英国の金融行動監督機構(FCA)は8日、国内の投資環境を強化し、世界をリードする金融センターとしての地位を維持することを目指した新たな規則案を発表した。今回の規則案は、「個人投資家への情報開示の改善」と「プロの投資家と一般個人の境界線の明確化」という二本柱で構成されている。
EU由来の開示制度を置き換え、企業責任も強化の方向へ
情報開示の改善という点では、従来の複雑で形式的なテンプレートを前提とした仕組みを大幅に見直し。EU由来の開示制度(PRIIPs/UCITS)を廃止し、英国の「消費者保護義務」に基づいて構築された柔軟な制度に置き換えるとしている。これにより、投資の潜在的収益やコスト、リスクなどを顧客にとって理解しやすく示す新たな資料形式を企業に求める形だ。
また、FCAは個人投資家の投資活動を長期的に支えるため、将来の規制のあり方について広く意見を募る文書も公開している。業界や関係者からの意見収集を通じ、投資の心理的なハードルを下げ、必要な範囲での個人投資家のリスク選択を後押しする適切な規制の整備が期待される。

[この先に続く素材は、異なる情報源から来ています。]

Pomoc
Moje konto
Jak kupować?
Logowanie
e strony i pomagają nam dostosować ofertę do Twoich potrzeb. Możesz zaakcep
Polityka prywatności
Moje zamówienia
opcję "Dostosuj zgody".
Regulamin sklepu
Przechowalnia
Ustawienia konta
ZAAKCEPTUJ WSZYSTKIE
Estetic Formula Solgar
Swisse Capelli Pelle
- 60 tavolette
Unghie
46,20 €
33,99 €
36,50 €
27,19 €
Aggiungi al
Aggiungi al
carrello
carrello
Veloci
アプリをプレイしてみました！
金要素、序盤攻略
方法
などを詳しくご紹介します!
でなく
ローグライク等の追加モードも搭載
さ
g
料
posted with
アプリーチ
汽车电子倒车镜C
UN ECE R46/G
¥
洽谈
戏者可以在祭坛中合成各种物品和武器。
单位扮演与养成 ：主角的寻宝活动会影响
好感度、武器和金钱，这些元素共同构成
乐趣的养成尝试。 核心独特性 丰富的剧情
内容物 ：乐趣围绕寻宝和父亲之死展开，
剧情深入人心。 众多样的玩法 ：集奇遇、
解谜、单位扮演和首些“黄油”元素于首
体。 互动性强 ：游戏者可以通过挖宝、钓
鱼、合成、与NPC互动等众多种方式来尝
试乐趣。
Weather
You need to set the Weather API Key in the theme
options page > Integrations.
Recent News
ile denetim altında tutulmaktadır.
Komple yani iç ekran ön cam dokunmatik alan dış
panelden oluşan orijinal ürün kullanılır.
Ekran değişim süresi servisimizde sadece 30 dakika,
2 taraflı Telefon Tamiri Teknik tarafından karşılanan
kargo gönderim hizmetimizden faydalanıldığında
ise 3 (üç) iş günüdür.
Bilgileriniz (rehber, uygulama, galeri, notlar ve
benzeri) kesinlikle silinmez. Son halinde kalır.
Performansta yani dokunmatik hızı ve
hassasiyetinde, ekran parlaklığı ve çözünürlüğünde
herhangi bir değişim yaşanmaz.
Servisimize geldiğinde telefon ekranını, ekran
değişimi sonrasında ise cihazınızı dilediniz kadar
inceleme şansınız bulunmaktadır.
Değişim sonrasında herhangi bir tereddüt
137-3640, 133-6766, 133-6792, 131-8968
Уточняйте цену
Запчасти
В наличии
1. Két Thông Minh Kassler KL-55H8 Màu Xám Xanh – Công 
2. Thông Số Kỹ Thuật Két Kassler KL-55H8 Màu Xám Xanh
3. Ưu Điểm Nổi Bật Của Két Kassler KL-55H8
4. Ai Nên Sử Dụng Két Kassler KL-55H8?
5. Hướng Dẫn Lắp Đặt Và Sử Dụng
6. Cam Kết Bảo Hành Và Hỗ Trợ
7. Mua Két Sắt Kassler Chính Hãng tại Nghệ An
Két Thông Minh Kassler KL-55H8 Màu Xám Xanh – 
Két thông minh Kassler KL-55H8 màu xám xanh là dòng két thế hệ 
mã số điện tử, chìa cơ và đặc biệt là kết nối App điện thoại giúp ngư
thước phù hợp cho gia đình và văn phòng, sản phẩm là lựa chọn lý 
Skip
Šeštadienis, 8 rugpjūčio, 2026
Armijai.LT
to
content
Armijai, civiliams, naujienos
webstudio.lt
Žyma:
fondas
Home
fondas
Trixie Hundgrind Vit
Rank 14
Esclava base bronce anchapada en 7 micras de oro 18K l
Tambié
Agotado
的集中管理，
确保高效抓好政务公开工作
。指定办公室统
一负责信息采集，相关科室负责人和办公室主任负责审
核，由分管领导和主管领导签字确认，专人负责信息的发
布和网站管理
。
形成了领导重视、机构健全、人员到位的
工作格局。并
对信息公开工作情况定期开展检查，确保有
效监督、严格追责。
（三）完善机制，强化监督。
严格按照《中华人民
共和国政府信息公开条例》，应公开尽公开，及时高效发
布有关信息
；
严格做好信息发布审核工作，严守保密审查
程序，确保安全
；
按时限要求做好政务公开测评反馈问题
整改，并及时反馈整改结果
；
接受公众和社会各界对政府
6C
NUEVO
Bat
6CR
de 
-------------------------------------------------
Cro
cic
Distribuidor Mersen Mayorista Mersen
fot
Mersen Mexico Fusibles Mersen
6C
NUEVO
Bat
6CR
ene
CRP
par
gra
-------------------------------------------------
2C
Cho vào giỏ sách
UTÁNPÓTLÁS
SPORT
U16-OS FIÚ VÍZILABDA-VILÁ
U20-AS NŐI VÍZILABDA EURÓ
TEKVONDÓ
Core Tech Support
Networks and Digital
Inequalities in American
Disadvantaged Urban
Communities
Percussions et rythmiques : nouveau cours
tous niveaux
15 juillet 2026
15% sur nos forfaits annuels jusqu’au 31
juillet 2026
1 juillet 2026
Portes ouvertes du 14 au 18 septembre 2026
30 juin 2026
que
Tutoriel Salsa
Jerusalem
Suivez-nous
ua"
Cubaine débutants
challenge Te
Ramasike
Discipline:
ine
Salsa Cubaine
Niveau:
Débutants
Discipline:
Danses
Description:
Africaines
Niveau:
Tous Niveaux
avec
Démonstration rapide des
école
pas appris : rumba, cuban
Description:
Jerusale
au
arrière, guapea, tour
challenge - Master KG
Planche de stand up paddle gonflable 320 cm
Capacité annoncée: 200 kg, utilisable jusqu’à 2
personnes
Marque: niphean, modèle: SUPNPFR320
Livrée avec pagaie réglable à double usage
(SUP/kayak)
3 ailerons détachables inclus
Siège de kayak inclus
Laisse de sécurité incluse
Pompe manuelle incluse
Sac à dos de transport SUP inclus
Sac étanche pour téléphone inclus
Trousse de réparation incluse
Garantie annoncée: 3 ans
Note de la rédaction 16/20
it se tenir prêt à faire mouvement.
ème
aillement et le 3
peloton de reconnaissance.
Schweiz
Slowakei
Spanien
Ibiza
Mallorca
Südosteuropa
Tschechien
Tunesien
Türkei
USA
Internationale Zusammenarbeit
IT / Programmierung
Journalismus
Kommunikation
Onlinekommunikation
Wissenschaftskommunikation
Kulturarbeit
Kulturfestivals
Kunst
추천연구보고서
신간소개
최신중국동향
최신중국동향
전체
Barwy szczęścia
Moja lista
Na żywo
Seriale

もう一つの柱である「プロの投資家」の定義明確化は、ホールセール(業者間取引)市場の活性化を目的としている。規則案では一定の経験や助言の利用、または高いリスク耐性を持つ者のみをプロと認め、個人向けの広範な保護枠組みから外す考えが示されている。さらに企業には、顧客が本当に基準を満たしているかを適切に判断する責任を負わせ、恣意的な判断が入り込まないような制度を整えるとしている。
対象を絞った支援策に関する詳細な規則は、今後数日以内に公表される予定だ。FCAは業界団体とも連携し、投資の意義を分かりやすく伝える取り組みを支援する姿勢も示している。
FCAの市場担当執行役員であるサイモン・ウォールズ氏は、「この規則案は企業が個人顧客に情報を提供し、関心を持たせる資料を提供できるようにすることを保証する」と声明内で述べた。加えて、契約当事者や情報に基づく同意、そしてそれに見合った規制によって定義されるプロの市場により明確な一線を引くことの重要性を強調している。
FCAによる新たな規則案は、単に既存規則を修正するだけでなく、投資機会への適切な参加を促す方向へ政策の姿勢を転換するものと位置付けられる。英国が競争力ある投資市場を維持できるかは、これらの新たな枠組みがどれだけ実効性を持つかに左右されそうだ。